- Milgram Deneyi: Otorite figürlerine itaat etme eğilimimizi ortaya koymuştur. Bireyler, vicdani değerleriyle çelişse bile, otorite tarafından yönlendirildiğinde emirlere uyma eğilimi göstermiştir. https://tr.wikipedia.org/wiki/Milgram_deneyi
- Stanford Hapishane Deneyi: Bireylerin atanmış rolleri nasıl içselleştirdiğini ve bu rollerin insanlara zarar verebilecek davranışlara nasıl yol açabildiğini göstermiştir. https://tr.wikipedia.org/wiki/Stanford_hapishane_deneyi
- Marina Abramović'in Performansı (Rhythm 0): Bir sanatçının, insanların savunmasız bir bireye nasıl zarar verebileceğini dramatik bir şekilde sergilemiştir. https://en.wikipedia.org/wiki/Rhythm_0
- Kırık Camlar Teorisi: Çevresel bozulmanın toplumdaki düzensizliği ve vandalizmi nasıl tetiklediğini açıklar. https://tr.wikipedia.org/wiki/K%C4%B1r%C4%B1k_camlar_teorisi
- Joshua Bell Deneyi: Ünlü bir keman sanatçısı metroda çaldığında, müziğin değerinin çevresel etkilerle nasıl göz ardı edilebileceğini göstermiştir. https://youtu.be/hnOPu0_YWhw?si=E_M7ubPkGEEWe_7-
- Bystander Effect (Jhon Darley & Bibb Latene Deneyi): Bir grup içinde, bireylerin bir mağdura yardım etme olasılığının nasıl azaldığını ortaya koymuştur. https://en.wikipedia.org/wiki/Bystander_effect
- Emilie Caspar ve Valeria Gazzola'nın Çalışması: İnsanların otorite figürlerinden gelen emirlere ne kadar kolay uyduğunu göstermiştir. https://en.wikipedia.org/wiki/Obedience_(human_behavior)

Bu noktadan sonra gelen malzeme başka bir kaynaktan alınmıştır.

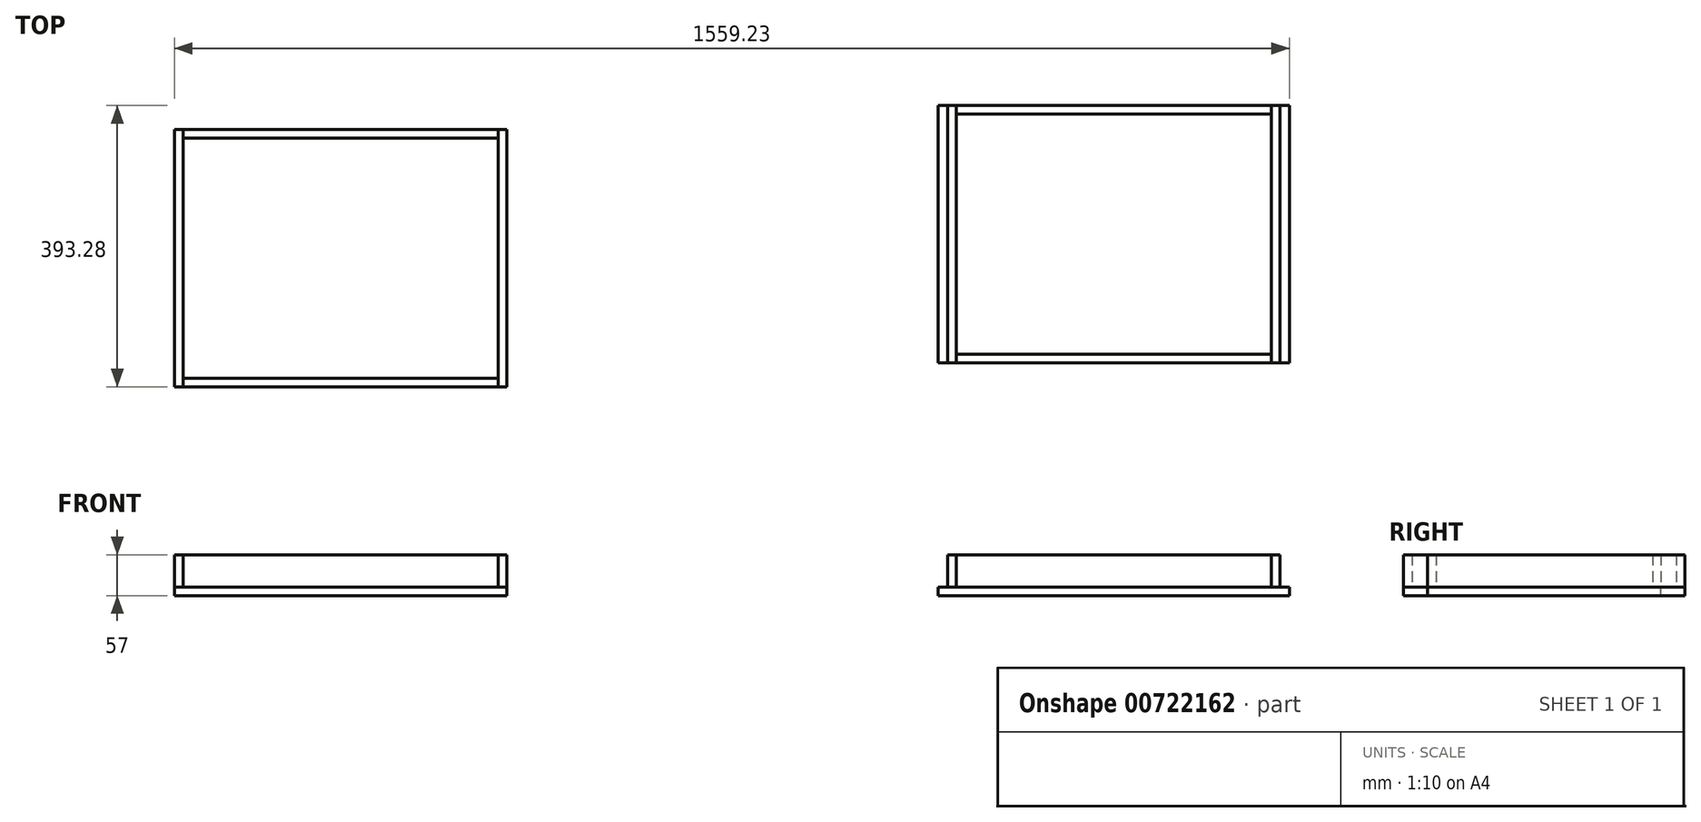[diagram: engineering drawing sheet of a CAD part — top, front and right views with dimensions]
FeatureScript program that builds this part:
annotation { "Feature Type Name" : "Feature", "Feature Type Description" : "" }
export const myFeature = defineFeature(function(context is Context, id is Id, definition is map)
    precondition{}
    {
        {
            var Q0;
            Q0=qCreatedBy(makeId("Top.planeOp"),FACE);
            var sketch = newSketch(context, id + "F0", { "sketchPlane" : qUnion([Q0])});
            skLineSegment(sketch, "E0.bottom", {"start": v(-232.5, -180) * mm, "end": v(232.5, -180) * mm});
            skLineSegment(sketch, "E0.top", {"start": v(-232.5, 180) * mm, "end": v(232.5, 180) * mm});
            skLineSegment(sketch, "E0.left", {"start": v(-232.5, -180) * mm, "end": v(-232.5, 180) * mm});
            skLineSegment(sketch, "E0.right", {"start": v(232.5, -180) * mm, "end": v(232.5, 180) * mm});
            skPoint(sketch, "E0.middle", {"position": v(0, 0) * mm});
            skLineSegment(sketch, "E1", {"start": v(-220.5, 180) * mm, "end": v(-220.5, -180) * mm});
            skLineSegment(sketch, "E2", {"start": v(220.5, 180) * mm, "end": v(220.5, -180) * mm});
            skLineSegment(sketch, "E3", {"start": v(-220.5, -168) * mm, "end": v(220.5, -168) * mm});
            skLineSegment(sketch, "E4", {"start": v(-220.5, 168) * mm, "end": v(220.5, 168) * mm});
            skLineSegment(sketch, "E5", {"start": v(-232.5, -180) * mm, "end": v(-245.5, -180) * mm});
            skLineSegment(sketch, "E6", {"start": v(-245.5, -180) * mm, "end": v(-245.5, 180) * mm});
            skLineSegment(sketch, "E7", {"start": v(-245.5, 180) * mm, "end": v(-232.5, 180) * mm});
            skLineSegment(sketch, "E8", {"start": v(232.5, 180) * mm, "end": v(245.5, 180) * mm});
            skLineSegment(sketch, "E9", {"start": v(245.5, 180) * mm, "end": v(245.5, -180) * mm});
            skLineSegment(sketch, "E10", {"start": v(245.5, -180) * mm, "end": v(232.5, -180) * mm});
            skSolve(sketch);
        }
        {
            var Q0;
            Q0 = qSketchRegion(id + "F0", true);
            var Q1;
            {var subQ0=sQuery(id+"F0.wireOp",EDGE,"E3");Q1=makeQuery(id+"F0.imprint","IMPRINT",FACE,{"disambiguationData":[TD([[makeQuery(id+"F0.imprint","IMPRINT",EDGE,{"derivedFrom":subQ0}),1.0]])]});}
            extrude(context, id + "F1", {"entities" : qUnion([Q0, Q1]), "oppositeDirection" : true, "depth" : 12 * mm, "offsetDistance" : 25 * mm});
        }
        {
            var Q0;
            {var subQ0=sQuery(id+"F0.wireOp",EDGE,"E0.left");Q0=makeQuery(id+"F0.imprint","IMPRINT",FACE,{"disambiguationData":[TD([[makeQuery(id+"F0.imprint","IMPRINT",EDGE,{"derivedFrom":subQ0}),-1.0]])]});}
            var Q1;
            {var subQ4=sQuery(id+"F0.wireOp",EDGE,"E0.right");Q1=makeQuery(id+"F0.imprint","IMPRINT",FACE,{"disambiguationData":[TD([[makeQuery(id+"F0.imprint","IMPRINT",EDGE,{"derivedFrom":subQ4}),1.0]])]});}
            extrude(context, id + "F2", {"entities" : qUnion([Q0, Q1]), "depth" : 45 * mm, "offsetDistance" : 25 * mm});
        }
        {
            var Q0;
            {var subQ5=sQuery(id+"F0.wireOp",EDGE,"E4");Q0=makeQuery(id+"F0.imprint","IMPRINT",FACE,{"disambiguationData":[TD([[makeQuery(id+"F0.imprint","IMPRINT",EDGE,{"derivedFrom":subQ5}),1.0]])]});}
            var Q1;
            {var subQ5=sQuery(id+"F0.wireOp",EDGE,"E3");Q1=makeQuery(id+"F0.imprint","IMPRINT",FACE,{"disambiguationData":[TD([[makeQuery(id+"F0.imprint","IMPRINT",EDGE,{"derivedFrom":subQ5}),-1.0]])]});}
            extrude(context, id + "F3", {"entities" : qUnion([Q0, Q1]), "depth" : 45 * mm, "offsetDistance" : 25 * mm});
        }
        {
            var Q0;
            Q0=qCreatedBy(makeId("Top.planeOp"),FACE);
            var sketch = newSketch(context, id + "F4", { "sketchPlane" : qUnion([Q0])});
            skLineSegment(sketch, "E11.bottom", {"start": v(-1313.73, -213.28) * mm, "end": v(-848.73, -213.28) * mm});
            skLineSegment(sketch, "E11.top", {"start": v(-1313.73, 146.72) * mm, "end": v(-848.73, 146.72) * mm});
            skLineSegment(sketch, "E11.left", {"start": v(-1313.73, -213.28) * mm, "end": v(-1313.73, 146.72) * mm});
            skLineSegment(sketch, "E11.right", {"start": v(-848.73, -213.28) * mm, "end": v(-848.73, 146.72) * mm});
            skPoint(sketch, "E11.middle", {"position": v(-1081.23, -33.28) * mm});
            skLineSegment(sketch, "E12", {"start": v(-1301.73, 146.72) * mm, "end": v(-1301.73, -213.28) * mm});
            skLineSegment(sketch, "E13", {"start": v(-860.73, 146.72) * mm, "end": v(-860.73, -213.28) * mm});
            skLineSegment(sketch, "E14", {"start": v(-1301.73, -201.28) * mm, "end": v(-860.73, -201.28) * mm});
            skLineSegment(sketch, "E15", {"start": v(-1301.73, 134.72) * mm, "end": v(-860.73, 134.72) * mm});
            skLineSegment(sketch, "E16", {"start": v(-1313.73, -213.28) * mm, "end": v(-1326.73, -213.28) * mm});
            skLineSegment(sketch, "E17", {"start": v(-1326.73, -213.28) * mm, "end": v(-1326.73, 146.72) * mm});
            skLineSegment(sketch, "E18", {"start": v(-1326.73, 146.72) * mm, "end": v(-1313.73, 146.72) * mm});
            skLineSegment(sketch, "E19", {"start": v(-848.73, 146.72) * mm, "end": v(-835.73, 146.72) * mm});
            skLineSegment(sketch, "E20", {"start": v(-835.73, 146.72) * mm, "end": v(-835.73, -213.28) * mm});
            skLineSegment(sketch, "E21", {"start": v(-835.73, -213.28) * mm, "end": v(-848.73, -213.28) * mm});
            skSolve(sketch);
        }
        {
            var Q0;
            {var subQ5=sQuery(id+"F4.wireOp",EDGE,"E14");Q0=makeQuery(id+"F4.imprint","IMPRINT",FACE,{"disambiguationData":[TD([[makeQuery(id+"F4.imprint","IMPRINT",EDGE,{"derivedFrom":subQ5}),-1.0]])]});}
            var Q1;
            {var subQ5=sQuery(id+"F4.wireOp",EDGE,"E15");Q1=makeQuery(id+"F4.imprint","IMPRINT",FACE,{"disambiguationData":[TD([[makeQuery(id+"F4.imprint","IMPRINT",EDGE,{"derivedFrom":subQ5}),1.0]])]});}
            var Q2;
            {var subQ0=sQuery(id+"F4.wireOp",EDGE,"E11.left");Q2=makeQuery(id+"F4.imprint","IMPRINT",FACE,{"disambiguationData":[TD([[makeQuery(id+"F4.imprint","IMPRINT",EDGE,{"derivedFrom":subQ0}),-1.0]])]});}
            var Q3;
            {var subQ4=sQuery(id+"F4.wireOp",EDGE,"E11.right");Q3=makeQuery(id+"F4.imprint","IMPRINT",FACE,{"disambiguationData":[TD([[makeQuery(id+"F4.imprint","IMPRINT",EDGE,{"derivedFrom":subQ4}),1.0]])]});}
            var Q4;
            {var subQ0=sQuery(id+"F4.wireOp",EDGE,"E14");Q4=makeQuery(id+"F4.imprint","IMPRINT",FACE,{"disambiguationData":[TD([[makeQuery(id+"F4.imprint","IMPRINT",EDGE,{"derivedFrom":subQ0}),1.0]])]});}
            extrude(context, id + "F5", {"entities" : qUnion([Q0, Q1, Q2, Q3, Q4]), "oppositeDirection" : true, "depth" : 12 * mm, "offsetDistance" : 25 * mm});
        }
        {
            var Q0;
            {var subQ4=sQuery(id+"F4.wireOp",EDGE,"E11.right");Q0=makeQuery(id+"F4.imprint","IMPRINT",FACE,{"disambiguationData":[TD([[makeQuery(id+"F4.imprint","IMPRINT",EDGE,{"derivedFrom":subQ4}),1.0]])]});}
            var Q1;
            {var subQ0=sQuery(id+"F4.wireOp",EDGE,"E11.left");Q1=makeQuery(id+"F4.imprint","IMPRINT",FACE,{"disambiguationData":[TD([[makeQuery(id+"F4.imprint","IMPRINT",EDGE,{"derivedFrom":subQ0}),-1.0]])]});}
            extrude(context, id + "F6", {"entities" : qUnion([Q0, Q1]), "depth" : 45 * mm, "offsetDistance" : 25 * mm});
        }
        {
            var Q0;
            {var subQ5=sQuery(id+"F4.wireOp",EDGE,"E15");Q0=makeQuery(id+"F4.imprint","IMPRINT",FACE,{"disambiguationData":[TD([[makeQuery(id+"F4.imprint","IMPRINT",EDGE,{"derivedFrom":subQ5}),1.0]])]});}
            var Q1;
            {var subQ5=sQuery(id+"F4.wireOp",EDGE,"E14");Q1=makeQuery(id+"F4.imprint","IMPRINT",FACE,{"disambiguationData":[TD([[makeQuery(id+"F4.imprint","IMPRINT",EDGE,{"derivedFrom":subQ5}),-1.0]])]});}
            extrude(context, id + "F7", {"entities" : qUnion([Q0, Q1]), "depth" : 45 * mm, "offsetDistance" : 25 * mm});
        }
    });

- Solomon Asch Deneyi: Toplumsal baskının bireysel kararları nasıl etkileyebileceğini gösterir. https://tr.wikipedia.org/wiki/Asch_deneyi
- Bobo Doll Deneyi: Çocukların yetişkinlerin agresif davranışlarını nasıl taklit ettiğini açıklar. https://en.wikipedia.org/wiki/Bobo_doll_experiment
Bu deneyler, kötülüğün ve barbarlığın toplumlarda nasıl "olağan ve normal" olarak kabul edilebileceğini gözler önüne sermiştir. Kötülük ve iyilik, insan doğasının ayrılmaz parçalarıdır ve genetik yapılarımızda mevcuttur. Ancak hangisinin baskın çıkacağı, bireyin aldığı eğitim, yaşadığı sosyal çevre ve kültürel yapı ile şekillenir.
Özellikle Almanya'nın tarihi, bu durumu vurgulayan çarpıcı bir örnektir. Aydınlanma ve Sanayi Devrimi'nin beşiği olan bu ülke, zamanla, faşist bir diktatörün etkisi altında kısa sürede nasıl değişebileceğini göstermiştir.
“İnsanlar kendi idarecilerinin yolundadırlar”. Toplum, liderlerin yön verdiği şekli alır. Bu nedenle kanaat önderleri, devlet yöneticileri, aydınlar, gazeteciler ve sanatçıların toplum üzerindeki etkileri büyük sorumluluk taşır.
Kötülüğü engellemek için aktif çabalar gereklidir. Toplumda bu tür misyonlara sahip bireylerin desteklenmesi, kötülüğün yayılmasını önlemek için hayati önem taşır. Kendimize sormalıyız: Ben kötülük ve iyiliğin mücadelesinde ne yapıyorum ve nerede duruyorum?
*Beşirli hocama bu yazı için verdiği ilhamdan dolayı teşekkür ederim.